Amici -rivali – Ex appartenente al clan Li Bergolis prima di schierarsi coi rivali Romito/Lombardi/Ricucci era il boss viestano Marco Raduano, pentitosi a marzo 2024. “Su Vieste Raduano entrò a far parte del nostro gruppo da poco prima che venisse uccise Angelo Notarangelo”, a capo del clan viestano assassinato a gennaio 2015. “Per un paio d’anni Miucci e Raduano sono stati molto legati; Raduano è rimasto con noi sino all’omicidio del cognato Giampiero Vescera” del settembre 2016.

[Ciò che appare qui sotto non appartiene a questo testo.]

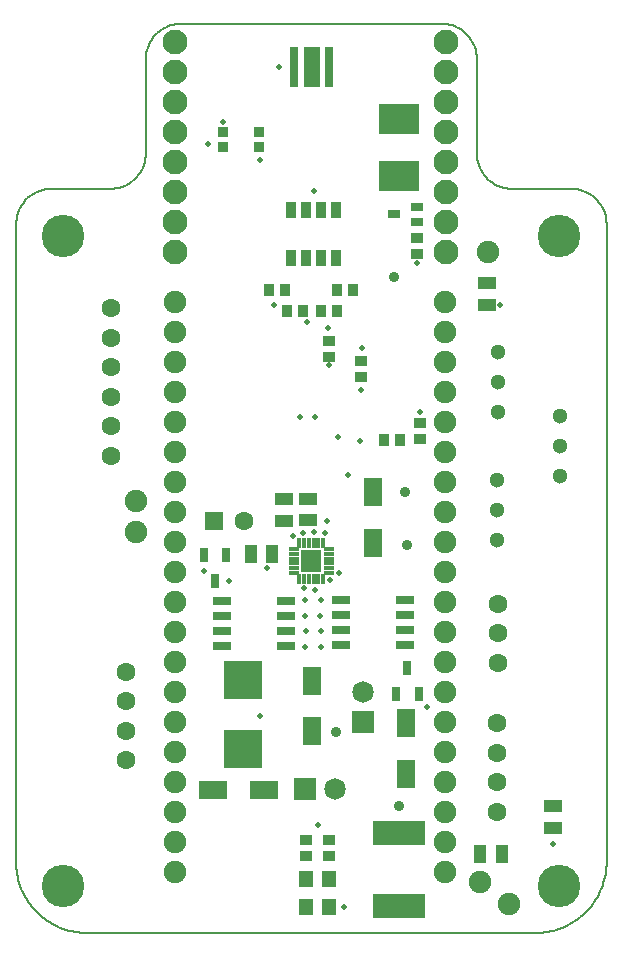
<source format=gts>
G04*
G04 #@! TF.GenerationSoftware,Altium Limited,Altium Designer,21.9.2 (33)*
G04*
G04 Layer_Color=8388736*
%FSLAX44Y44*%
%MOMM*%
G71*
G04*
G04 #@! TF.SameCoordinates,AD09EAA5-2441-452A-AD90-05C7A032265F*
G04*
G04*
G04 #@! TF.FilePolarity,Negative*
G04*
G01*
G75*
%ADD18C,0.2032*%
%ADD39R,1.5000X1.1000*%
%ADD40R,0.8500X0.3000*%
%ADD41R,0.3000X0.8500*%
%ADD42R,1.6900X1.8500*%
%ADD43R,1.1000X1.5000*%
%ADD44R,0.9000X0.9000*%
%ADD45R,0.9000X1.0500*%
%ADD46R,1.0500X0.9000*%
%ADD47R,3.5000X2.5000*%
%ADD48R,1.0000X0.8000*%
%ADD49R,0.8000X3.4000*%
%ADD50R,1.4000X3.4000*%
%ADD51R,0.8600X1.3700*%
%ADD52R,0.7000X1.1500*%
%ADD53R,4.4000X2.1000*%
%ADD54R,2.4500X1.6500*%
%ADD55R,1.2000X1.3500*%
%ADD56R,1.6500X2.4500*%
%ADD57R,1.6250X0.7500*%
%ADD58R,3.2000X3.2000*%
%ADD59C,1.6000*%
%ADD60C,1.9000*%
%ADD61C,2.1000*%
%ADD62C,3.6000*%
%ADD63C,1.3000*%
%ADD64R,1.6000X1.6000*%
%ADD65R,1.8250X1.8250*%
%ADD66C,1.8250*%
%ADD67R,1.8250X1.8250*%
%ADD68C,0.5000*%
%ADD69C,0.9000*%
D18*
X390089Y660060D02*
X390191Y657577D01*
X390499Y655111D01*
X391009Y652679D01*
X391718Y650297D01*
X392621Y647982D01*
X393713Y645749D01*
X394985Y643614D01*
X396429Y641592D01*
X398035Y639695D01*
X399793Y637938D01*
X401689Y636332D01*
X403712Y634888D01*
X405846Y633616D01*
X408079Y632524D01*
X410394Y631621D01*
X412776Y630912D01*
X415209Y630402D01*
X417675Y630094D01*
X420158Y629991D01*
X390089Y739965D02*
X389986Y742447D01*
X389679Y744912D01*
X389169Y747344D01*
X388460Y749725D01*
X387557Y752039D01*
X386466Y754271D01*
X385194Y756405D01*
X383751Y758427D01*
X382145Y760323D01*
X380388Y762080D01*
X378493Y763685D01*
X376471Y765129D01*
X374337Y766401D01*
X372105Y767492D01*
X369790Y768395D01*
X367409Y769104D01*
X364978Y769613D01*
X362513Y769921D01*
X360030Y770023D01*
X439985Y-0D02*
X442533Y54D01*
X445075Y216D01*
X447609Y486D01*
X450129Y863D01*
X452630Y1347D01*
X455109Y1936D01*
X457560Y2630D01*
X459980Y3428D01*
X462364Y4328D01*
X464707Y5328D01*
X467006Y6426D01*
X469256Y7621D01*
X471454Y8911D01*
X473594Y10292D01*
X475674Y11763D01*
X477690Y13322D01*
X479638Y14964D01*
X481515Y16688D01*
X483316Y18489D01*
X485040Y20366D01*
X486682Y22313D01*
X488240Y24329D01*
X489711Y26409D01*
X491093Y28550D01*
X492382Y30747D01*
X493577Y32998D01*
X494676Y35296D01*
X495676Y37640D01*
X496575Y40024D01*
X497373Y42443D01*
X498067Y44895D01*
X498657Y47373D01*
X499141Y49875D01*
X499518Y52395D01*
X499788Y54928D01*
X499950Y57471D01*
X500004Y60018D01*
X500004Y599990D02*
X499901Y602468D01*
X499594Y604928D01*
X499086Y607355D01*
X498378Y609732D01*
X497477Y612042D01*
X496387Y614270D01*
X495118Y616400D01*
X493677Y618418D01*
X492075Y620310D01*
X490321Y622063D01*
X488429Y623666D01*
X486411Y625107D01*
X484280Y626376D01*
X482052Y627465D01*
X479742Y628366D01*
X477366Y629074D01*
X474939Y629583D01*
X472478Y629889D01*
X470000Y629991D01*
X140077Y770023D02*
X137592Y769921D01*
X135125Y769613D01*
X132691Y769103D01*
X130307Y768393D01*
X127991Y767489D01*
X125756Y766397D01*
X123620Y765124D01*
X121596Y763679D01*
X119698Y762072D01*
X117940Y760313D01*
X116333Y758415D01*
X114888Y756391D01*
X113615Y754255D01*
X112522Y752021D01*
X111618Y749704D01*
X110909Y747321D01*
X110398Y744887D01*
X110091Y742419D01*
X109988Y739934D01*
X79970Y629991D02*
X82449Y630094D01*
X84911Y630401D01*
X87339Y630910D01*
X89717Y631618D01*
X92028Y632520D01*
X94257Y633610D01*
X96389Y634879D01*
X98408Y636321D01*
X100301Y637924D01*
X102055Y639679D01*
X103659Y641572D01*
X105100Y643591D01*
X106370Y645723D01*
X107460Y647951D01*
X108362Y650263D01*
X109070Y652640D01*
X109579Y655069D01*
X109886Y657531D01*
X109988Y660009D01*
X0Y59992D02*
X54Y57446D01*
X216Y54904D01*
X486Y52372D01*
X863Y49853D01*
X1347Y47353D01*
X1936Y44875D01*
X2630Y42425D01*
X3427Y40006D01*
X4326Y37624D01*
X5326Y35281D01*
X6424Y32983D01*
X7618Y30734D01*
X8907Y28538D01*
X10288Y26398D01*
X11759Y24319D01*
X13316Y22304D01*
X14958Y20357D01*
X16681Y18481D01*
X18481Y16680D01*
X20357Y14957D01*
X22304Y13316D01*
X24319Y11758D01*
X26398Y10288D01*
X28538Y8907D01*
X30735Y7618D01*
X32984Y6423D01*
X35282Y5325D01*
X37624Y4326D01*
X40007Y3427D01*
X42425Y2629D01*
X44876Y1936D01*
X47353Y1346D01*
X49854Y863D01*
X52372Y486D01*
X54905Y216D01*
X57446Y54D01*
X59992Y-0D01*
X30084Y629991D02*
X27599Y629889D01*
X25132Y629581D01*
X22699Y629071D01*
X20316Y628361D01*
X17999Y627458D01*
X15766Y626366D01*
X13630Y625093D01*
X11606Y623648D01*
X9709Y622041D01*
X7951Y620283D01*
X6344Y618386D01*
X4899Y616362D01*
X3626Y614226D01*
X2534Y611992D01*
X1630Y609676D01*
X921Y607293D01*
X410Y604859D01*
X103Y602392D01*
X0Y599908D01*
X390089Y660061D02*
Y739965D01*
X140077Y770023D02*
X360030D01*
X500004Y60019D02*
Y599988D01*
X420158Y629991D02*
X470000D01*
X109988Y660009D02*
Y739934D01*
X30084Y629991D02*
X79970D01*
X59993Y-0D02*
X439985D01*
X0Y59992D02*
Y599908D01*
D39*
X454444Y107552D02*
D03*
Y89052D02*
D03*
X398713Y531441D02*
D03*
Y549941D02*
D03*
X227254Y367606D02*
D03*
Y349106D02*
D03*
X247253Y367759D02*
D03*
Y349259D02*
D03*
D40*
X235000Y325000D02*
D03*
Y321000D02*
D03*
Y317000D02*
D03*
Y313000D02*
D03*
Y309000D02*
D03*
Y305000D02*
D03*
X265000D02*
D03*
Y309000D02*
D03*
Y313000D02*
D03*
Y317000D02*
D03*
Y321000D02*
D03*
Y325000D02*
D03*
D41*
X240000Y300000D02*
D03*
X244000D02*
D03*
X248000D02*
D03*
X252000D02*
D03*
X256000D02*
D03*
X260000D02*
D03*
Y330000D02*
D03*
X256000D02*
D03*
X252000D02*
D03*
X248000D02*
D03*
X244000D02*
D03*
X240000D02*
D03*
D42*
X250000Y315000D02*
D03*
D43*
X198530Y321089D02*
D03*
X217030D02*
D03*
X411093Y66729D02*
D03*
X392593D02*
D03*
D44*
X175036Y678305D02*
D03*
Y665305D02*
D03*
X206036D02*
D03*
Y678305D02*
D03*
D45*
X325103Y417387D02*
D03*
X311603D02*
D03*
X271559Y544429D02*
D03*
X285059D02*
D03*
X227859Y544339D02*
D03*
X214359D02*
D03*
X257896Y526833D02*
D03*
X271397D02*
D03*
X243253D02*
D03*
X229753D02*
D03*
D46*
X341724Y431522D02*
D03*
Y418022D02*
D03*
X339440Y574905D02*
D03*
Y588405D02*
D03*
X265104Y487365D02*
D03*
Y500865D02*
D03*
X292274Y470940D02*
D03*
Y484440D02*
D03*
X245253Y65552D02*
D03*
Y79052D02*
D03*
X265253Y65552D02*
D03*
Y79052D02*
D03*
D47*
X324368Y688870D02*
D03*
Y640870D02*
D03*
D48*
X339401Y615031D02*
D03*
Y602031D02*
D03*
X320401Y608531D02*
D03*
D49*
X265249Y733184D02*
D03*
X235249D02*
D03*
D50*
X250249D02*
D03*
D51*
X271296Y612447D02*
D03*
X258596D02*
D03*
X245896D02*
D03*
X233196D02*
D03*
Y571447D02*
D03*
X245896D02*
D03*
X258596D02*
D03*
X271296D02*
D03*
D52*
X321924Y202610D02*
D03*
X340924D02*
D03*
X331424Y224610D02*
D03*
X168645Y298095D02*
D03*
X159145Y320095D02*
D03*
X178145D02*
D03*
D53*
X324154Y84476D02*
D03*
Y22476D02*
D03*
D54*
X166777Y121122D02*
D03*
X209777D02*
D03*
D55*
X245253Y22302D02*
D03*
Y45802D02*
D03*
X265253Y22302D02*
D03*
Y45802D02*
D03*
D56*
X250875Y170684D02*
D03*
Y213684D02*
D03*
X330369Y134499D02*
D03*
Y177499D02*
D03*
X301941Y373403D02*
D03*
Y330403D02*
D03*
D57*
X174648Y280782D02*
D03*
Y268082D02*
D03*
Y255382D02*
D03*
Y242682D02*
D03*
X228889D02*
D03*
Y255382D02*
D03*
Y268082D02*
D03*
Y280782D02*
D03*
X329421Y243593D02*
D03*
Y256293D02*
D03*
Y268993D02*
D03*
Y281693D02*
D03*
X275181D02*
D03*
Y268993D02*
D03*
Y256293D02*
D03*
Y243593D02*
D03*
D58*
X192090Y213815D02*
D03*
Y155815D02*
D03*
D59*
X407313Y102798D02*
D03*
Y127798D02*
D03*
Y152798D02*
D03*
Y177798D02*
D03*
X80400Y529134D02*
D03*
Y504134D02*
D03*
Y479134D02*
D03*
Y454134D02*
D03*
Y429134D02*
D03*
Y404134D02*
D03*
X193146Y348920D02*
D03*
X92819Y196377D02*
D03*
Y171377D02*
D03*
Y221377D02*
D03*
Y146377D02*
D03*
X408378Y228738D02*
D03*
Y253738D02*
D03*
Y278738D02*
D03*
D60*
X134425Y52023D02*
D03*
Y77423D02*
D03*
Y102823D02*
D03*
Y128223D02*
D03*
Y153623D02*
D03*
Y179023D02*
D03*
Y204423D02*
D03*
Y229823D02*
D03*
Y255223D02*
D03*
Y280623D02*
D03*
Y306023D02*
D03*
Y331423D02*
D03*
Y356823D02*
D03*
Y382223D02*
D03*
Y407623D02*
D03*
Y433023D02*
D03*
Y458423D02*
D03*
Y483823D02*
D03*
Y509223D02*
D03*
Y534623D02*
D03*
X363025Y52023D02*
D03*
Y77423D02*
D03*
Y102823D02*
D03*
Y128223D02*
D03*
Y153623D02*
D03*
Y179023D02*
D03*
Y204423D02*
D03*
Y229823D02*
D03*
Y255223D02*
D03*
Y280623D02*
D03*
Y306023D02*
D03*
Y331423D02*
D03*
Y356823D02*
D03*
Y382223D02*
D03*
Y407623D02*
D03*
Y433023D02*
D03*
Y458423D02*
D03*
Y483823D02*
D03*
Y509223D02*
D03*
Y534623D02*
D03*
X399544Y576305D02*
D03*
X101414Y339476D02*
D03*
X101831Y365561D02*
D03*
X392592Y43041D02*
D03*
X417421Y24962D02*
D03*
D61*
X134175Y576247D02*
D03*
Y601647D02*
D03*
Y627048D02*
D03*
Y652448D02*
D03*
Y677848D02*
D03*
Y703248D02*
D03*
Y728648D02*
D03*
Y754047D02*
D03*
X364175Y576247D02*
D03*
Y601647D02*
D03*
Y627048D02*
D03*
Y652448D02*
D03*
Y677848D02*
D03*
Y703248D02*
D03*
Y728648D02*
D03*
Y754047D02*
D03*
D62*
X460000Y590000D02*
D03*
Y40000D02*
D03*
X40000D02*
D03*
Y590000D02*
D03*
D63*
X408118Y492137D02*
D03*
Y466737D02*
D03*
Y441337D02*
D03*
X460197Y437617D02*
D03*
Y412217D02*
D03*
Y386818D02*
D03*
X406998Y383378D02*
D03*
Y357978D02*
D03*
Y332578D02*
D03*
D64*
X167746Y348920D02*
D03*
D65*
X244554Y121714D02*
D03*
D66*
X269954D02*
D03*
X293894Y204235D02*
D03*
D67*
Y178835D02*
D03*
D68*
X454522Y75758D02*
D03*
X234351Y336451D02*
D03*
X280783Y387694D02*
D03*
X272246Y419606D02*
D03*
X212320Y308712D02*
D03*
X222713Y733358D02*
D03*
X175036Y686748D02*
D03*
X339724Y566945D02*
D03*
X410083Y531838D02*
D03*
X341849Y440846D02*
D03*
X246714Y517529D02*
D03*
X206450Y183876D02*
D03*
X206372Y654220D02*
D03*
X159117Y306746D02*
D03*
X348262Y191717D02*
D03*
X218535Y531541D02*
D03*
X292636Y495578D02*
D03*
X264495Y511921D02*
D03*
X263566Y348566D02*
D03*
X252726Y290644D02*
D03*
X243846Y292111D02*
D03*
X240609Y437005D02*
D03*
X179891Y297985D02*
D03*
X273033Y305043D02*
D03*
X265458Y299177D02*
D03*
X261265Y339024D02*
D03*
X243265Y339017D02*
D03*
X252265Y339092D02*
D03*
X291596Y416451D02*
D03*
X162331Y668090D02*
D03*
X292301Y459389D02*
D03*
X265240Y480751D02*
D03*
X277683Y22387D02*
D03*
X252938Y437248D02*
D03*
X252409Y628206D02*
D03*
X255791Y91720D02*
D03*
X257659Y268647D02*
D03*
X244829Y268380D02*
D03*
X258193Y241918D02*
D03*
Y255817D02*
D03*
X257926Y281611D02*
D03*
X244829D02*
D03*
X245096Y255684D02*
D03*
X244718Y242195D02*
D03*
D69*
X324484Y107214D02*
D03*
X319781Y555761D02*
D03*
X329400Y373036D02*
D03*
X271189Y170354D02*
D03*
X330876Y328287D02*
D03*
M02*

</source>
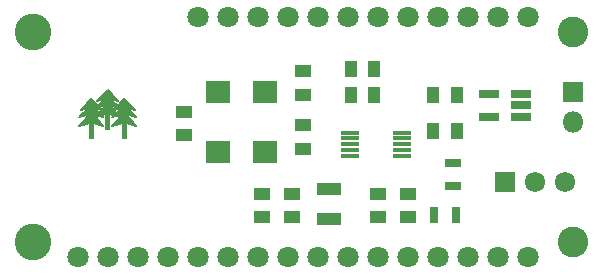
<source format=gts>
G04 #@! TF.GenerationSoftware,KiCad,Pcbnew,(5.0.0-rc2-dev-444-g2974a2c10)*
G04 #@! TF.CreationDate,2019-07-21T13:12:54-07:00*
G04 #@! TF.ProjectId,Waveform_Generator,57617665666F726D5F47656E65726174,v01*
G04 #@! TF.SameCoordinates,Original*
G04 #@! TF.FileFunction,Soldermask,Top*
G04 #@! TF.FilePolarity,Negative*
%FSLAX46Y46*%
G04 Gerber Fmt 4.6, Leading zero omitted, Abs format (unit mm)*
G04 Created by KiCad (PCBNEW (5.0.0-rc2-dev-444-g2974a2c10)) date 07/21/19 13:12:54*
%MOMM*%
%LPD*%
G01*
G04 APERTURE LIST*
%ADD10C,0.150000*%
%ADD11R,1.101600X1.001600*%
%ADD12O,1.801600X1.801600*%
%ADD13R,1.801600X1.801600*%
%ADD14C,1.721600*%
%ADD15R,1.721600X1.721600*%
%ADD16R,1.501600X0.401600*%
%ADD17R,2.101600X1.901600*%
%ADD18C,1.801600*%
%ADD19C,2.601600*%
%ADD20C,3.101600*%
%ADD21R,1.351600X1.101600*%
%ADD22R,1.101600X1.351600*%
%ADD23R,1.401600X0.801600*%
%ADD24R,0.801600X1.401600*%
%ADD25R,1.661600X0.751600*%
G04 APERTURE END LIST*
D10*
G36*
X104143000Y-102743000D02*
X103254000Y-103632000D01*
X104016000Y-103378000D01*
X103127000Y-104267000D01*
X104016000Y-104013000D01*
X103127000Y-105029000D01*
X104016000Y-104775000D01*
X104016000Y-106045000D01*
X104270000Y-106045000D01*
X104270000Y-104775000D01*
X105159000Y-105029000D01*
X104270000Y-104013000D01*
X105159000Y-104267000D01*
X104270000Y-103378000D01*
X105032000Y-103632000D01*
X104143000Y-102743000D01*
G37*
X104143000Y-102743000D02*
X103254000Y-103632000D01*
X104016000Y-103378000D01*
X103127000Y-104267000D01*
X104016000Y-104013000D01*
X103127000Y-105029000D01*
X104016000Y-104775000D01*
X104016000Y-106045000D01*
X104270000Y-106045000D01*
X104270000Y-104775000D01*
X105159000Y-105029000D01*
X104270000Y-104013000D01*
X105159000Y-104267000D01*
X104270000Y-103378000D01*
X105032000Y-103632000D01*
X104143000Y-102743000D01*
G36*
X105540000Y-103505000D02*
X104651000Y-104394000D01*
X105413000Y-104140000D01*
X104524000Y-105029000D01*
X105413000Y-104775000D01*
X104524000Y-105791000D01*
X105413000Y-105537000D01*
X105413000Y-106807000D01*
X105667000Y-106807000D01*
X105667000Y-105537000D01*
X106556000Y-105791000D01*
X105667000Y-104775000D01*
X106556000Y-105029000D01*
X105667000Y-104140000D01*
X106429000Y-104394000D01*
X105540000Y-103505000D01*
G37*
X105540000Y-103505000D02*
X104651000Y-104394000D01*
X105413000Y-104140000D01*
X104524000Y-105029000D01*
X105413000Y-104775000D01*
X104524000Y-105791000D01*
X105413000Y-105537000D01*
X105413000Y-106807000D01*
X105667000Y-106807000D01*
X105667000Y-105537000D01*
X106556000Y-105791000D01*
X105667000Y-104775000D01*
X106556000Y-105029000D01*
X105667000Y-104140000D01*
X106429000Y-104394000D01*
X105540000Y-103505000D01*
G36*
X102746000Y-103505000D02*
X101857000Y-104394000D01*
X102619000Y-104140000D01*
X101730000Y-105029000D01*
X102619000Y-104775000D01*
X101730000Y-105791000D01*
X102619000Y-105537000D01*
X102619000Y-106807000D01*
X102873000Y-106807000D01*
X102873000Y-105537000D01*
X103762000Y-105791000D01*
X102873000Y-104775000D01*
X103762000Y-105029000D01*
X102873000Y-104140000D01*
X103635000Y-104394000D01*
X102746000Y-103505000D01*
G37*
X102746000Y-103505000D02*
X101857000Y-104394000D01*
X102619000Y-104140000D01*
X101730000Y-105029000D01*
X102619000Y-104775000D01*
X101730000Y-105791000D01*
X102619000Y-105537000D01*
X102619000Y-106807000D01*
X102873000Y-106807000D01*
X102873000Y-105537000D01*
X103762000Y-105791000D01*
X102873000Y-104775000D01*
X103762000Y-105029000D01*
X102873000Y-104140000D01*
X103635000Y-104394000D01*
X102746000Y-103505000D01*
D11*
X123375000Y-111125000D03*
X122375000Y-111125000D03*
X123375000Y-113600000D03*
X122375000Y-113600000D03*
D12*
X143510000Y-105410000D03*
D13*
X143510000Y-102870000D03*
D14*
X142875000Y-110490000D03*
X140335000Y-110490000D03*
D15*
X137795000Y-110490000D03*
D16*
X129073000Y-106315000D03*
X129073000Y-106815000D03*
X129073000Y-107315000D03*
X129073000Y-107815000D03*
X129073000Y-108315000D03*
X124673000Y-108315000D03*
X124673000Y-107815000D03*
X124673000Y-107315000D03*
X124673000Y-106815000D03*
X124673000Y-106315000D03*
D17*
X117443000Y-102870000D03*
X117443000Y-107950000D03*
X113443000Y-107950000D03*
X113443000Y-102870000D03*
D18*
X101600000Y-116840000D03*
X104140000Y-116840000D03*
X106680000Y-116840000D03*
X109220000Y-116840000D03*
X111760000Y-116840000D03*
X114300000Y-116840000D03*
X116840000Y-116840000D03*
X119380000Y-116840000D03*
X121920000Y-116840000D03*
X124460000Y-116840000D03*
X127000000Y-116840000D03*
X129540000Y-116840000D03*
X132080000Y-116840000D03*
X134620000Y-116840000D03*
X137160000Y-116840000D03*
X139700000Y-116840000D03*
X111760000Y-96520000D03*
X114300000Y-96520000D03*
X116840000Y-96520000D03*
X119380000Y-96520000D03*
X121920000Y-96520000D03*
X124460000Y-96520000D03*
X127000000Y-96520000D03*
X129540000Y-96520000D03*
X132080000Y-96520000D03*
X134620000Y-96520000D03*
X137160000Y-96520000D03*
X139700000Y-96520000D03*
D19*
X143510000Y-97790000D03*
X143510000Y-115570000D03*
D20*
X97790000Y-115570000D03*
X97790000Y-97790000D03*
D21*
X120650000Y-103108000D03*
X120650000Y-101108000D03*
D22*
X124730000Y-100965000D03*
X126730000Y-100965000D03*
X126730000Y-103124000D03*
X124730000Y-103124000D03*
X133715000Y-106172000D03*
X131715000Y-106172000D03*
D21*
X110617000Y-106537000D03*
X110617000Y-104537000D03*
X119761000Y-111499000D03*
X119761000Y-113499000D03*
X129540000Y-113499000D03*
X129540000Y-111499000D03*
D22*
X131715000Y-103124000D03*
X133715000Y-103124000D03*
D21*
X120650000Y-107680000D03*
X120650000Y-105680000D03*
D23*
X133350000Y-108905000D03*
X133350000Y-110805000D03*
D24*
X133665000Y-113334000D03*
X131765000Y-113334000D03*
D21*
X127000000Y-113499000D03*
X127000000Y-111499000D03*
X117221000Y-113499000D03*
X117221000Y-111499000D03*
D25*
X136445000Y-104963000D03*
X136445000Y-103063000D03*
X139145000Y-103063000D03*
X139145000Y-104013000D03*
X139145000Y-104963000D03*
M02*

</source>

Alleati uccisi - “Con noi c’era il viestano Girolamo Perna ucciso” (dal clan Raduano a aprile 2019) “perchè faceva parte del nostro gruppo. Fu Perna a includere nel gruppo i cugini Claudio e Giovanni Iannoli: inizialmente si occuparono di droga, poi anche di azioni di fuoco soprattutto Giovanni, ma gli ordini arrivavano sempre da Miucci”. Anche Giuseppe Silvestri ammazzato a Monte il 21 marzo 2017 (condannati per l’agguato i capi clan Matteo Lombardi e Marco Raduano) morì “proprio perché era molto vicino a me e Miucci. Fummo io e Enzo a acquistargli il vestito per il funerale, pagandolo più di mille euro”.
Stipendio all’ergastolano Dal pentito un accenno anche a Franco Li Bergolis, catturato a settembre 2010 dopo 18 mesi di latitanza per scontare l’ergastolo per omicidio, mafia, droga, estorsioni, armi inflitto nel maxi-processo. “Francesco Li Bergolis è stato a capo del clan; ebbe maggior peso dal 2008 al 2010 quando fu catturato. Aveva rapporti epistolari con Miucci, tramite il quale mi mandava i saluti. A Franco Li Bergolis ho passato lo stipendio fino al 2012: gli davo 2500 euro al mese, erano i proventi delle estorsioni; glieli facevo arrivare tramite un familiare. Ogni volta che abbiamo potuto io e Miucci abbiamo fatto arrivare un pensiero anche ai suoi fratelli”.